Hello
I have a question about filter behaviour and block processing.
I have a signal x[k]=s[k]+n[k] where s is clean speech and n is
colored, gaussian noise.
In the algorithm I am working on I do block processing. Each block
xb[j]=(x[1+L*j],x[2+L*j],.....,x[L+L*j])
where xb[j] is the j'th block-input is sent thru 2 filters A and B.
The filter-coefficients of A and B vary for each block according to
some analysis
I perform (autocorrelation, spectral analysis etc.).
In the noiseless case where x[k]=s[k] I expect the output of the
algorithm to be
as close to s[k] as possible if not equal.
Furthermore, if x[k]=s[k] then the time-varying filter B will be the
inverse
of A for any block j.
My question is then:
Should I implement the filters A and B with filter-states (initial &
final conditions) ?
Or should I implement the filters A and B without filter-states?

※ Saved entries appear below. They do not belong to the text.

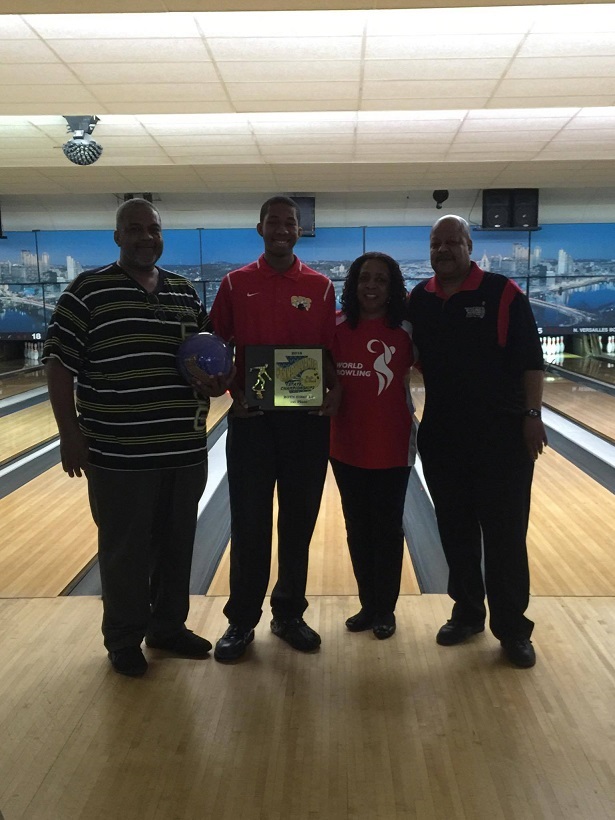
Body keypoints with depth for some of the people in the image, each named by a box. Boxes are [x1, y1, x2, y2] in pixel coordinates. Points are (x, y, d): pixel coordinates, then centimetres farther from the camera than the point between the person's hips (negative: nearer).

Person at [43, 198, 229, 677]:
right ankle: (124, 639, 27)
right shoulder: (88, 290, -5)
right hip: (119, 452, -5)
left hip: (185, 448, 5)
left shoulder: (185, 291, 9)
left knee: (177, 544, 15)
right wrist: (70, 433, -9)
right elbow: (60, 364, -6)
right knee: (125, 549, 8)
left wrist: (216, 380, -4)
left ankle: (169, 626, 34)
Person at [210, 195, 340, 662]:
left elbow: (331, 351, 6)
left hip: (307, 418, 1)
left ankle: (289, 614, 26)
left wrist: (335, 391, -11)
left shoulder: (320, 287, 4)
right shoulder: (236, 284, 3)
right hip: (252, 418, -1)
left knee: (299, 521, 10)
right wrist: (235, 393, -8)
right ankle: (241, 621, 20)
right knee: (249, 523, 5)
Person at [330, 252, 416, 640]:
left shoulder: (406, 331, -6)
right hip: (346, 445, 3)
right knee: (357, 528, 13)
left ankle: (386, 610, 25)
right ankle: (368, 605, 29)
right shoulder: (336, 327, -1)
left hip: (392, 447, -2)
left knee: (387, 529, 9)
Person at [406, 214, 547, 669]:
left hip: (500, 433, -4)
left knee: (505, 532, 1)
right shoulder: (419, 299, 6)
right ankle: (467, 612, 28)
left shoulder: (502, 292, -6)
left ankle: (513, 628, 13)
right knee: (455, 530, 12)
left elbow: (531, 359, -6)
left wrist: (532, 415, -11)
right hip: (441, 434, 4)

I did some simulation in matlab which showed me that I would get a
better result
if I implemented the filters without filter-states. So I used the
syntax:
filter_output=filter(numerator filter coefficients,denominator
filter coefficients,block j)
instead of:
[filter_output, final_state]=filter(numerator filter
coefficients,denominator filter coefficients,block j, initial_state);
initial_state=final_state;
However, I lack the theoretical basis and a good explanation for
choosing to implement the
filters without filter-states. So I was hoping that somebody in this
forum could help me?
Btw, filter A is a whitening filter and filter B is a "vocal-tract"
filter.
Thanks in advance...